**WORK REQUIRED**
Could you repeat the records shown below exactly as written?

- - -

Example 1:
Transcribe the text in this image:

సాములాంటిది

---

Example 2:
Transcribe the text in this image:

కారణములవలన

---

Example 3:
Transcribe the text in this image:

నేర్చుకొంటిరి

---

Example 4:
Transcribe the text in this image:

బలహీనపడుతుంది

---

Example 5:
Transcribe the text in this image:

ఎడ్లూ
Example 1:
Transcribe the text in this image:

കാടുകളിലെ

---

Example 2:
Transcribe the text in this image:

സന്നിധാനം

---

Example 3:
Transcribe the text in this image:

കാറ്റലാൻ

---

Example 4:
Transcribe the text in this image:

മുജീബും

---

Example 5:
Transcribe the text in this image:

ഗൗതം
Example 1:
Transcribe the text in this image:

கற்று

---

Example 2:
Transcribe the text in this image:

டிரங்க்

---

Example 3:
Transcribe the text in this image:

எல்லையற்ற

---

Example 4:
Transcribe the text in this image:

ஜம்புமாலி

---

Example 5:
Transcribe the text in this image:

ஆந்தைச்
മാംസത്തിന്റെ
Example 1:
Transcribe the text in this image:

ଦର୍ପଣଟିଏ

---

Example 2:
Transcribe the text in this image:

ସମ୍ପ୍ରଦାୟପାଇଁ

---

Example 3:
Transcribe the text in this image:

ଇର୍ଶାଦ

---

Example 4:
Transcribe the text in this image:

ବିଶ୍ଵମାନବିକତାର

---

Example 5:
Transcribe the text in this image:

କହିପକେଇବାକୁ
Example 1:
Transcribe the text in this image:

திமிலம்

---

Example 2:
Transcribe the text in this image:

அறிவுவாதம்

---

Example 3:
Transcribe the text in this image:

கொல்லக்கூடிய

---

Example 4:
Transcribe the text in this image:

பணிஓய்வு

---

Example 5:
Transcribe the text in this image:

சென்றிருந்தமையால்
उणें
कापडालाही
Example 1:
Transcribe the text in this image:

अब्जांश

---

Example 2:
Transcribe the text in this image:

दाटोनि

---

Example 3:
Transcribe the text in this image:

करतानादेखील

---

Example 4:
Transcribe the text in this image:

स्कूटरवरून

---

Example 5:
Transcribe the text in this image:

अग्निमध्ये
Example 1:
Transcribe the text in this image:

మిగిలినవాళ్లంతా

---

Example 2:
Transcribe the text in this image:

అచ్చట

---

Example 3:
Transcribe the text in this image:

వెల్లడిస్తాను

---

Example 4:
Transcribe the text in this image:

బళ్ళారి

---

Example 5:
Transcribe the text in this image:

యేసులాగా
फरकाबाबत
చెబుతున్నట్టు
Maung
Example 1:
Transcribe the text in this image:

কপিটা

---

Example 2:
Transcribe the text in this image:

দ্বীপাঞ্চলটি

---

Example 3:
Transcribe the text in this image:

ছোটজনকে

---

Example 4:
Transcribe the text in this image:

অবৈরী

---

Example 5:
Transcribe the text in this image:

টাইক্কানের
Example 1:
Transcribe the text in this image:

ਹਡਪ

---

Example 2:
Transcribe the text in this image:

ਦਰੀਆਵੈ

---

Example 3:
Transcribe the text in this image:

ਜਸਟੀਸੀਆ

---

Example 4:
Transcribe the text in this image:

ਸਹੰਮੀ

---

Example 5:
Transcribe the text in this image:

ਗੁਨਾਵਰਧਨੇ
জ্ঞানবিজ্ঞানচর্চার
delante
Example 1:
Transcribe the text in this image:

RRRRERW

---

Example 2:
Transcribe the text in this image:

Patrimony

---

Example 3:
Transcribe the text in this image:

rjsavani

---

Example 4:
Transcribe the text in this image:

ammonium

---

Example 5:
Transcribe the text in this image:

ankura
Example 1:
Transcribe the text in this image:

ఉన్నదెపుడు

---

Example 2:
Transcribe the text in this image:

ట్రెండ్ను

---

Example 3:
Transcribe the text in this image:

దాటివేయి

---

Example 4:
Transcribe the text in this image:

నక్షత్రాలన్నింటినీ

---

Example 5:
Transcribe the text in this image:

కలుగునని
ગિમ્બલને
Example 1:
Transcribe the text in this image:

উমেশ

- - -

**ANSWER TO THIS PROBLEM**
Example 1:
Transcribe the text in this image:

సాములాంటిది

---

Example 2:
Transcribe the text in this image:

కారణములవలన

---

Example 3:
Transcribe the text in this image:

నేర్చుకొంటిరి

---

Example 4:
Transcribe the text in this image:

బలహీనపడుతుంది

---

Example 5:
Transcribe the text in this image:

ఎడ్లూ
Example 1:
Transcribe the text in this image:

കാടുകളിലെ

---

Example 2:
Transcribe the text in this image:

സന്നിധാനം

---

Example 3:
Transcribe the text in this image:

കാറ്റലാൻ

---

Example 4:
Transcribe the text in this image:

മുജീബും

---

Example 5:
Transcribe the text in this image:

ഗൗതം
Example 1:
Transcribe the text in this image:

கற்று

---

Example 2:
Transcribe the text in this image:

டிரங்க்

---

Example 3:
Transcribe the text in this image:

எல்லையற்ற

---

Example 4:
Transcribe the text in this image:

ஜம்புமாலி

---

Example 5:
Transcribe the text in this image:

ஆந்தைச்
മാംസത്തിന്റെ
Example 1:
Transcribe the text in this image:

ଦର୍ପଣଟିଏ

---

Example 2:
Transcribe the text in this image:

ସମ୍ପ୍ରଦାୟପାଇଁ

---

Example 3:
Transcribe the text in this image:

ଇର୍ଶାଦ

---

Example 4:
Transcribe the text in this image:

ବିଶ୍ଵମାନବିକତାର

---

Example 5:
Transcribe the text in this image:

କହିପକେଇବାକୁ
Example 1:
Transcribe the text in this image:

திமிலம்

---

Example 2:
Transcribe the text in this image:

அறிவுவாதம்

---

Example 3:
Transcribe the text in this image:

கொல்லக்கூடிய

---

Example 4:
Transcribe the text in this image:

பணிஓய்வு

---

Example 5:
Transcribe the text in this image:

சென்றிருந்தமையால்
उणें
कापडालाही
Example 1:
Transcribe the text in this image:

अब्जांश

---

Example 2:
Transcribe the text in this image:

दाटोनि

---

Example 3:
Transcribe the text in this image:

करतानादेखील

---

Example 4:
Transcribe the text in this image:

स्कूटरवरून

---

Example 5:
Transcribe the text in this image:

अग्निमध्ये
Example 1:
Transcribe the text in this image:

మిగిలినవాళ్లంతా

---

Example 2:
Transcribe the text in this image:

అచ్చట

---

Example 3:
Transcribe the text in this image:

వెల్లడిస్తాను

---

Example 4:
Transcribe the text in this image:

బళ్ళారి

---

Example 5:
Transcribe the text in this image:

యేసులాగా
फरकाबाबत
చెబుతున్నట్టు
Maung
Example 1:
Transcribe the text in this image:

কপিটা

---

Example 2:
Transcribe the text in this image:

দ্বীপাঞ্চলটি

---

Example 3:
Transcribe the text in this image:

ছোটজনকে

---

Example 4:
Transcribe the text in this image:

অবৈরী

---

Example 5:
Transcribe the text in this image:

টাইক্কানের
Example 1:
Transcribe the text in this image:

ਹਡਪ

---

Example 2:
Transcribe the text in this image:

ਦਰੀਆਵੈ

---

Example 3:
Transcribe the text in this image:

ਜਸਟੀਸੀਆ

---

Example 4:
Transcribe the text in this image:

ਸਹੰਮੀ

---

Example 5:
Transcribe the text in this image:

ਗੁਨਾਵਰਧਨੇ
জ্ঞানবিজ্ঞানচর্চার
delante
Example 1:
Transcribe the text in this image:

RRRRERW

---

Example 2:
Transcribe the text in this image:

Patrimony

---

Example 3:
Transcribe the text in this image:

rjsavani

---

Example 4:
Transcribe the text in this image:

ammonium

---

Example 5:
Transcribe the text in this image:

ankura
Example 1:
Transcribe the text in this image:

ఉన్నదెపుడు

---

Example 2:
Transcribe the text in this image:

ట్రెండ్ను

---

Example 3:
Transcribe the text in this image:

దాటివేయి

---

Example 4:
Transcribe the text in this image:

నక్షత్రాలన్నింటినీ

---

Example 5:
Transcribe the text in this image:

కలుగునని
ગિમ્બલને
Example 1:
Transcribe the text in this image:

উমেশ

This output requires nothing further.